Comparison of the mapped nominal effort (in kW.hr/km2) between the study and AIS-derived data8. AIS data downloaded from Global Fishing Watch.

Table 2 Comparison of mapped AIS and effort datasets13 for 2016 and 2017, using direct correlation and V-measure33.

Aggregated data by longitude/latitude separately, while lower in resolution, allows for better comparability of the datasets (Table 3, Fig. 8). It shows in particular the increased correlation between datasets with increased length of vessels, representing the higher level of spatial knowledge associated with larger vessels (often more scrutinized and more covered in AIS datasets).

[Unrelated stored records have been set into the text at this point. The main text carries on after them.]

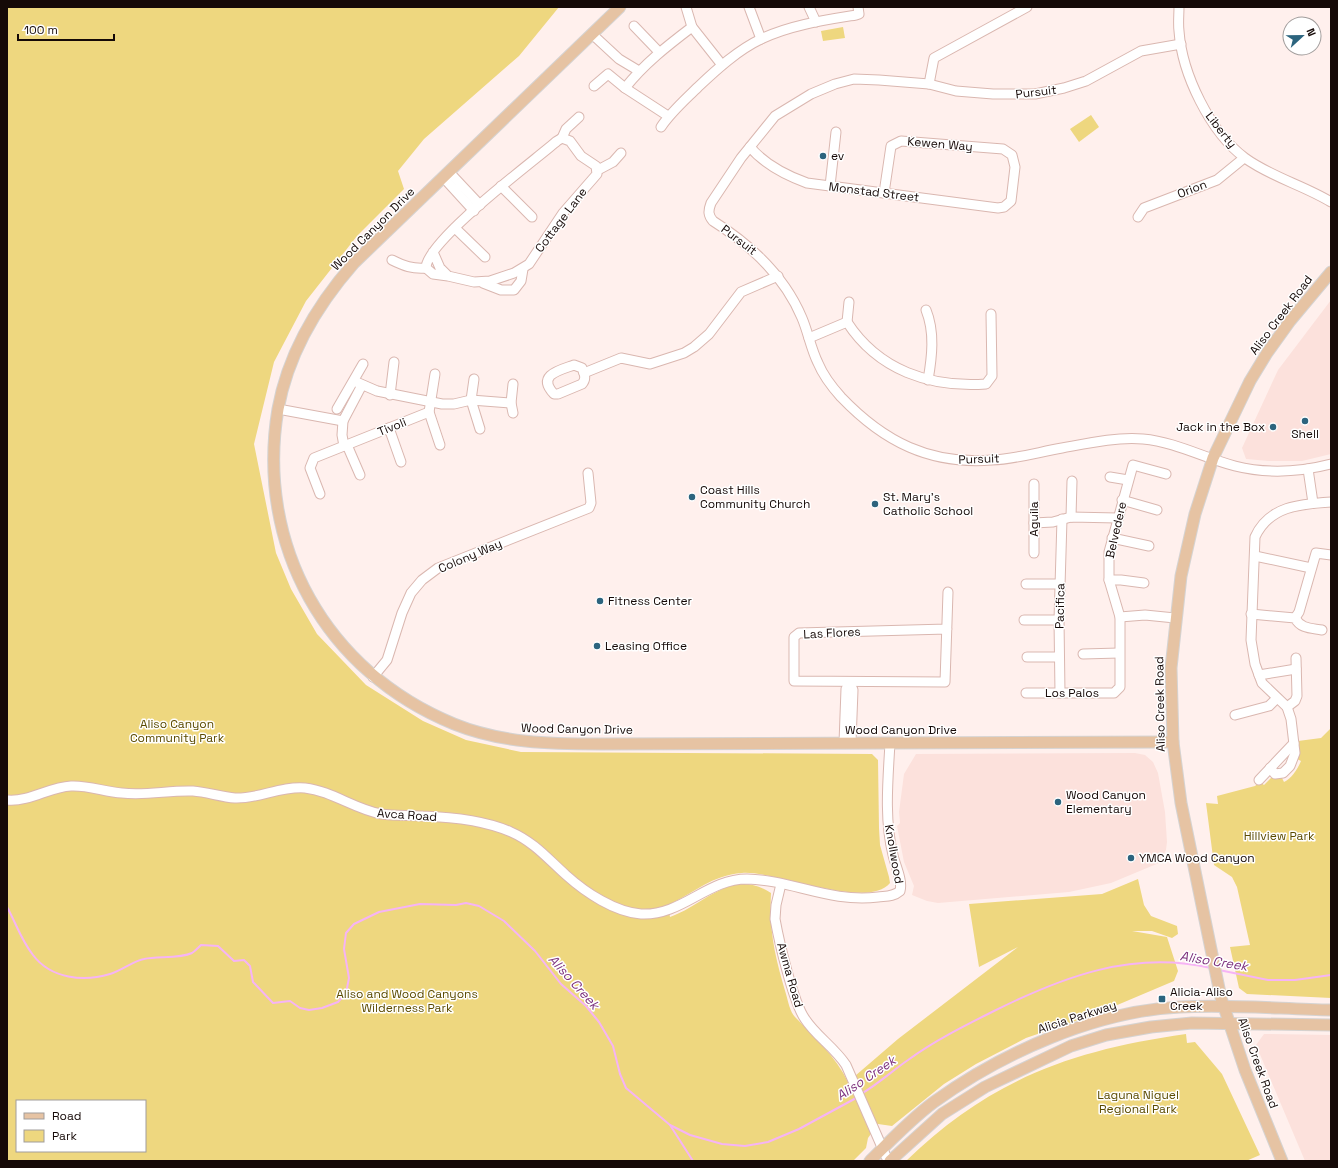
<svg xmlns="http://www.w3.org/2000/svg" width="1338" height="1168" viewBox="0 0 1338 1168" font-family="'Space Grotesk',sans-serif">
<rect width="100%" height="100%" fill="#fff0ed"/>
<g fill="#fce1dc">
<polygon points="1331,300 1331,454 1302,461 1269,461 1246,459 1242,448 1278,370"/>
<polygon points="1135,753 1145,755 1153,762 1158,773 1165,812 1167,842 1166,850 1159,863 1111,883 1069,892 938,903 927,901 912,895 914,886 904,862 897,826 900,823 899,812 904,774 916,754"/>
<polygon points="1264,1034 1331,1035 1331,1161 1305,1161 1256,1045"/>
</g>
<g fill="#eed77f" fill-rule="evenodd">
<path d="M 7,7 L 559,7 L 519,56 L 424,139 L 398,171 L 404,189 L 357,236 L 306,301 L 274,362 L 254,444 L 276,553 L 291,589 L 317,634 L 366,685 L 423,721 L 466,740 L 521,752 L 872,754 L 878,760 L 879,828 L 880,845 L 889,877 L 890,883 C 867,911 776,870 742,873 C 712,875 694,893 668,905 L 670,917 C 706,904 732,867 771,893 C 769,932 775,957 786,994 C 788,1001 790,1012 795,1017 C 813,1035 836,1057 848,1082 L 898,1039 L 1018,947 L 979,967 L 969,904 L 1102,894 L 1138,879 L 1144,905 L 1151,916 L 1177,926 L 1178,934 L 1172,938 L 1152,931 L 1132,931 L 1167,937 L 1178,971 L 1174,981 L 1096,1014 L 1026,1038 L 976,1064 L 944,1084 L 892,1126 L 878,1124 L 868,1138 L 866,1148 L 853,1161 L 7,1161 ZM 17,1101 L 145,1101 L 145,1151 L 17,1151 Z"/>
<polygon points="843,27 845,38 823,41 821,31"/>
<polygon points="1091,115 1099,127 1079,142 1070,129"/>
<path d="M 1331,728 L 1331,998 L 1247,994 L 1239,988 L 1230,947 L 1250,945 L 1237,887 L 1232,877 L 1214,865 L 1206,803 L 1218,804 L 1217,796 L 1255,786 L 1260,782 L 1264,785 L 1273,776 L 1282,778 L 1284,782 C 1292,778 1297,770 1301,761 L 1297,759 L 1298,741 L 1321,738 Z"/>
<path d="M 1186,1034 L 1187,1043 L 1195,1042 L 1222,1074 L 1260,1155 L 1246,1161 L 906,1161 C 989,1080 1072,1050 1186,1034 Z"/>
</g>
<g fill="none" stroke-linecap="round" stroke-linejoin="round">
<g stroke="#f6b4f5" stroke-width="2">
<path d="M 7,907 C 16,923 21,940 33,955 C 51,979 84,982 110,974 C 121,971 135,960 144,959 C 158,956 179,959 192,953 C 195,951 199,947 201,945 L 218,946 L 234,961 L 244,960 L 250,966 L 253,982 L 273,1003 L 290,1001 L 300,1008 L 309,1010 L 322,1008 L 338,1002 L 346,993 L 349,978 L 344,949 L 346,933 L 354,924 L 379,912 L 420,904 L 456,905 L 466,903 L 479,906 L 504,921 L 535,951 L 561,984 L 586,1006 L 599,1022 L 613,1046 L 620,1074 L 626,1088 L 670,1125 L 690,1135 L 722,1144 L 745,1146 L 768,1142 L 799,1129 L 858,1097"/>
<polyline points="1219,970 1268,980 1295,980 1331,975"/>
<path d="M 861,1094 C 878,1084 892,1071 908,1060 C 934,1041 964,1026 992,1012 C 1062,977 1132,950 1211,968"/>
<polyline points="670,1125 693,1161"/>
</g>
<defs>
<g id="minor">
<polyline points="686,7 692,27 722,65"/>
<polyline points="749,7 761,39"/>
<polyline points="809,7 816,22"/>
<path d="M 1179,7 C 1179,15 1178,23 1179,31 C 1182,74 1210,132 1245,158 C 1271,177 1303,185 1331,202"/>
<polyline points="634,26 659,52"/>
<polyline points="592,34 619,59 639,71"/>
<path d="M 1181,44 L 1141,51 L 1086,81 L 1064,88 L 1035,94 L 993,94 L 956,91 L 929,84 L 879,80 L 854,79 L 835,84 L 811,94 L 775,116 L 741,158 L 711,203 C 708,211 708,215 713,221 C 751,245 784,275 802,318 C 808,332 811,349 818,363 C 823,375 832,387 841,397 C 884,442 930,465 992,460 C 1016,459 1039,452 1062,448 C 1089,443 1115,437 1143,439 C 1176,442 1204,458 1235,466 C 1267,474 1300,472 1331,464"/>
<polyline points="929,84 934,58 1027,7"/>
<polyline points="594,86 608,74 625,88"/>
<path d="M 668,116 L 625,88 C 644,64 667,46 692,27"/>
<path d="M 661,127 C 671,112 685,100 698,87 C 717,69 738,50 761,39 C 790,25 825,20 856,15 L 859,14 L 858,7"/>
<polyline points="562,138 566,129 579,117"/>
<path d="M 750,147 C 765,165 785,175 807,183 L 998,208 L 1004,207 L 1011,201 L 1015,167 L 1012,155 L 1003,149 L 901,141 L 891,146 L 884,193"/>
<polyline points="598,170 613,162 621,153"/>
<polyline points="449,172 480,205"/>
<polyline points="443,177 474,211"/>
<polyline points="501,186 532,217"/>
<polyline points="830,186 836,132"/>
<polyline points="1138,217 1144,208 1217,180 1244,158"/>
<polyline points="455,228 485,257"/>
<path d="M 433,252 L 440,268 L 448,276 L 474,282 L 490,281 L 514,273 L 529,264 L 563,213 L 597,174 L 596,166 L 581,156 L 570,141 L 562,138 L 557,141 C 534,161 426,241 426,268 L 433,274 L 448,276"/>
<path d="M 392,260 C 404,266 412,269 426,268"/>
<polyline points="483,283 501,290 514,290 521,281 523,269"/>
<path d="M 926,310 C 935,332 932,357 928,380"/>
<polyline points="847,322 849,302"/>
<path d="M 809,338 L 847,322 C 878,370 930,388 986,384 L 992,376 L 991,314"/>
<path d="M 574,365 L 582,368 C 584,374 587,378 582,384 L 558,394 L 554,394 C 536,375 560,370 574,365 Z"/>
<polyline points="584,373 621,358 650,364 684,353 694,347 709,334 741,292 778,276"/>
<polyline points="474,379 471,400 480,429"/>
<polyline points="354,381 377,391 442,404 454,404 471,400 511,403"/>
<polyline points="390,395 394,362"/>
<polyline points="278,409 343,421 362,385"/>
<polyline points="337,409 363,364"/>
<polyline points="429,412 440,445"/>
<polyline points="513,413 511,403 513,384"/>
<polyline points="343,421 342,435 344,446"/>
<polyline points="389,428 401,462"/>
<polyline points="347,445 360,475"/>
<polyline points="1308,469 1313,503"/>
<polyline points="1110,477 1128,480"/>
<polyline points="1034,484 1034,553"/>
<polyline points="320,494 310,468 314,458 429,412 435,374"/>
<polyline points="1122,500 1157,510"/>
<polyline points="1071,517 1072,481"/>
<polyline points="1034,523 1053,522 1071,517 1117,518"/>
<polyline points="1112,538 1149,546"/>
<polyline points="1255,556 1311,568"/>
<polyline points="1109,580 1121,580 1144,583"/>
<polyline points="1026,584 1060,584"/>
<path d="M 1251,614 L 1295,618 C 1301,629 1311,628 1322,630"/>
<polyline points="1120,617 1145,615 1175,618"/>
<polyline points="1295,618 1299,612 1316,553 1331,555"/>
<polyline points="1024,620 1059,620"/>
<path d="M 947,629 L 799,633 L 794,637 L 794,681 L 945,682 C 946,652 947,622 948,592"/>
<polyline points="1083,654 1119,653"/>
<polyline points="1027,657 1059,657"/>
<polyline points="1259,675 1296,669"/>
<polyline points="373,677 387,660 402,613 411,593 422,580 438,568 589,508 591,503 588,473"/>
<polyline points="850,683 853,690 851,742"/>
<polyline points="1026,693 1114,693 1120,687 1120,617 1109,580 1109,552 1133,465 1166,474"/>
<polyline points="1060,693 1059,620 1062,519"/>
<polyline points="1287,707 1295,701 1297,696 1296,658"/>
<polyline points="1235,715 1269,706 1277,698"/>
<polyline points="844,743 846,689 850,683"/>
<path d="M 1270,768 L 1275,774 L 1283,773 L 1290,766 L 1295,753 L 1291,719 L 1287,707 L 1262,683 L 1255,664 L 1251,640 L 1255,537 C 1269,506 1300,504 1331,502"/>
<polyline points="1259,780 1294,743"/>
<path d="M 7,800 C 30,802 49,787 71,786 C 88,785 105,792 122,793 C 146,796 169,790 193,791 C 207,792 221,797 235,798 C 259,799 280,786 305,788 C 332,791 354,809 381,814 C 395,816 409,815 423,816 C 452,817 484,820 511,832 C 534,842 548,859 566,875 C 586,893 615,912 641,914 C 682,916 707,879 747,879 C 792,880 830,903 878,897 C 886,896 893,897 900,891 C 903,880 895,865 893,855 C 884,819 888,779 890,743"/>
<path d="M 781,884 L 776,905 L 775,919 C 779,941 793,1002 805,1019 C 816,1036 834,1047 846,1065 L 888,1161"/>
</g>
<g id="major">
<path d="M 620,7 L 354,263 C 318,304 288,354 278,409 C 255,545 326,672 454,724 C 501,743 550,744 600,744 L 1173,742"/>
<path d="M 870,1161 C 890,1141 911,1119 934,1102 C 1002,1053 1095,1011 1180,1007 C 1230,1004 1281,1009 1331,1010"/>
<polyline points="890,1161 942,1114 985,1087 1071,1046 1106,1035 1151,1027 1192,1023 1331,1025"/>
<polyline points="1282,1161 1245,1070 1221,998 1181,803 1173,742 1171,668 1181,576 1195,514 1213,458 1250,381 1267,353 1290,321 1331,272"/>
</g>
</defs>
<use href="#minor" stroke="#dab7b0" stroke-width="11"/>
<use href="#major" stroke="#d5d3d2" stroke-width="13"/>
<use href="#minor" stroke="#fff" stroke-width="9"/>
<use href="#major" stroke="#e6c3a3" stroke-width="11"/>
</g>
<g fill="#2c647e" stroke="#fff" stroke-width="1.5">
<circle cx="823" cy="156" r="4"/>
<circle cx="1305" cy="421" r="4"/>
<circle cx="1273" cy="427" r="4"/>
<circle cx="692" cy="497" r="4"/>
<circle cx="875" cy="504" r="4"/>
<circle cx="600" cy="601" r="4"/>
<circle cx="597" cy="646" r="4"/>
<circle cx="1058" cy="802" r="4"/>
<circle cx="1131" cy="858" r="4"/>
<rect x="1158" y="995" width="8" height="8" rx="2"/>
</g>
<g text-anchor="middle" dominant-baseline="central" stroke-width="3" stroke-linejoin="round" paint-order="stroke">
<g font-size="12" fill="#150907" stroke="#fff">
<text transform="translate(1036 92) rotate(-7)">Pursuit</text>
<text transform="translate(1221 130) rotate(52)">Liberty</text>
<text transform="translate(940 144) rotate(5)">Kewen Way</text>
<text transform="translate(1192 189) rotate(-21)">Orion</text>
<text transform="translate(874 192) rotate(7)">Monstad Street</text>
<text transform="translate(561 220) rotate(-53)">Cottage Lane</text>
<text transform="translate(373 229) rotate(-45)">Wood Canyon Drive</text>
<text transform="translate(739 240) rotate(37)">Pursuit</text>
<text transform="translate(1281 315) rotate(-53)">Aliso Creek Road</text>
<text transform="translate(392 427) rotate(-22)">Tivoli</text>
<text transform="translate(979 459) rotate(-2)">Pursuit</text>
<text transform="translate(1034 519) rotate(-90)">Aguila</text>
<text transform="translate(1116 530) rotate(-77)">Belvedere</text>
<text transform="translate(470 556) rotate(-23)">Colony Way</text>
<text transform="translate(1060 606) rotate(-89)">Pacifica</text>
<text transform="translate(832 633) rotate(-3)">Las Flores</text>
<text x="1072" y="693">Los Palos</text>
<text transform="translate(1160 704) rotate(-91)">Aliso Creek Road</text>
<text transform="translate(577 729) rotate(1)">Wood Canyon Drive</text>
<text x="901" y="730">Wood Canyon Drive</text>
<text transform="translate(407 815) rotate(4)">Avca Road</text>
<text transform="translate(894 854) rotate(80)">Knollwood</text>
<text transform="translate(790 975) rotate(74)">Awma Road</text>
<text transform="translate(1077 1017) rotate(-18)">Alicia Parkway</text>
<text transform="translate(1258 1063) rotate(70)">Aliso Creek Road</text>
</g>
<g font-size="12" fill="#150907" stroke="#fff" text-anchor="start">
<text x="831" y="156">ev</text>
<text x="1265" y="427" text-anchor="end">Jack in the Box</text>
<text x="1305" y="434" text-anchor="middle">Shell</text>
<text x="700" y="490">Coast Hills<tspan x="700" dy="14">Community Church</tspan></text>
<text x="883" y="497">St. Mary's<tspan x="883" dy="14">Catholic School</tspan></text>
<text x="608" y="601">Fitness Center</text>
<text x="605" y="646">Leasing Office</text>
<text x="1066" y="795">Wood Canyon<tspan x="1066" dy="14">Elementary</tspan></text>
<text x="1139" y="858">YMCA Wood Canyon</text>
<text x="1170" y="992">Alicia-Aliso<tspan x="1170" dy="14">Creek</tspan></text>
</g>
<g font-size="12" fill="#5b4b00" stroke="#fff">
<text x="177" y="724">Aliso Canyon<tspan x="177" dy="14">Community Park</tspan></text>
<text x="1279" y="836">Hillview Park</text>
<text x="407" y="994">Aliso and Wood Canyons<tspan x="407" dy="14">Wilderness Park</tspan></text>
<text x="1138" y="1095">Laguna Niguel<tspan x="1138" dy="14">Regional Park</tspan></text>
</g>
<g font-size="13" font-style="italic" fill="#7d327e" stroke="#fff">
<text transform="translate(1214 961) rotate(9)">Aliso Creek</text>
<text transform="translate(574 982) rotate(48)">Aliso Creek</text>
<text transform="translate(866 1078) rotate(-34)">Aliso Creek</text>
</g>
</g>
<rect width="1338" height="1168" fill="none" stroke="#150907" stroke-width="16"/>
<rect x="16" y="1100" width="130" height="52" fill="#ffffff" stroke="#a19d9c"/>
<rect x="24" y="1113" width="20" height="6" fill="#e6c3a3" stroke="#a19d9c"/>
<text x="52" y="1120" font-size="12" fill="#150907">Road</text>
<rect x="24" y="1130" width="20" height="12" fill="#eed77f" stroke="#a19d9c"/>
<text x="52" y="1140" font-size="12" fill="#150907">Park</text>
<g transform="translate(1302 36) rotate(68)"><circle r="19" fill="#ffffff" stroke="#a19d9c"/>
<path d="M0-3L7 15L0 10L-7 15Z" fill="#2c647e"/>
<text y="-6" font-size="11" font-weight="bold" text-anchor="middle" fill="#150907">N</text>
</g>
<path d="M18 34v6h96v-6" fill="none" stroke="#150907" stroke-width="2"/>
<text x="24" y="34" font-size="12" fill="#150907" stroke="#ffffff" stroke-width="3" paint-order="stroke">100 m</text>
</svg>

Table 3 Cosine values comparing AIS8 and effort datasets13, by year, length category, longitude, and latitude.
Fig. 8
figure 8

Comparison of the mapped nominal effort (in kW.hr) between the study13 and AIS-derived data8, aggregated by longitude and latitude. AIS data downloaded from Global Fishing Watch.

Usage Notes

Earlier published and unpublished versions of the file have provided fleet capacity and effort to a range of researchers, used as fishing mortality29, for ecological output and modelling30,31, and validation of economic and social modelling of fishing activities32. A few other examples of applications of the data are demonstrated below. Figure 9a shows the average yearly variation (2007–2017) in effective fishing effort, by Large Marine Ecosystem (LME). Mapped effort allows to input fishing mortality in mapped ecosystem models, whether global, regional, large marine ecosystem or country level. Figure 9b shows the size of artisanal and industrial sectors in the world fleet, their evolution in time and the degree of motorization. Country and region-aggregated data has been used to reconstruct time series employment and Catch per Unit of Effort. Figure 9c shows the relative usage of various gears in different regions, indicator of the level and type of technology used in fisheries.

Fig. 9
figure 9

Extract of data contents. (a) Map of yearly variation in effective fishing effort 2007–2017 in the world Large Marine Ecosystems. (b) Number of vessels by fishing sector, 1950–2017. (c) Ratio of fishing vessels gears employing specific gears by region, 2017.

The data in its current form contains aggregated yearly of fishing effort in fishing hours and days at sea and disaggregated files of effort in days at sea only. Users interested only in the activity of fishing itself in its full gridded version could transform the effort in Day at sea × kW to days at sea only, or convert to fishing hours using provided the conversion file.

The data is published under a Creative Common Licence, and can be used by anyone with proper citation.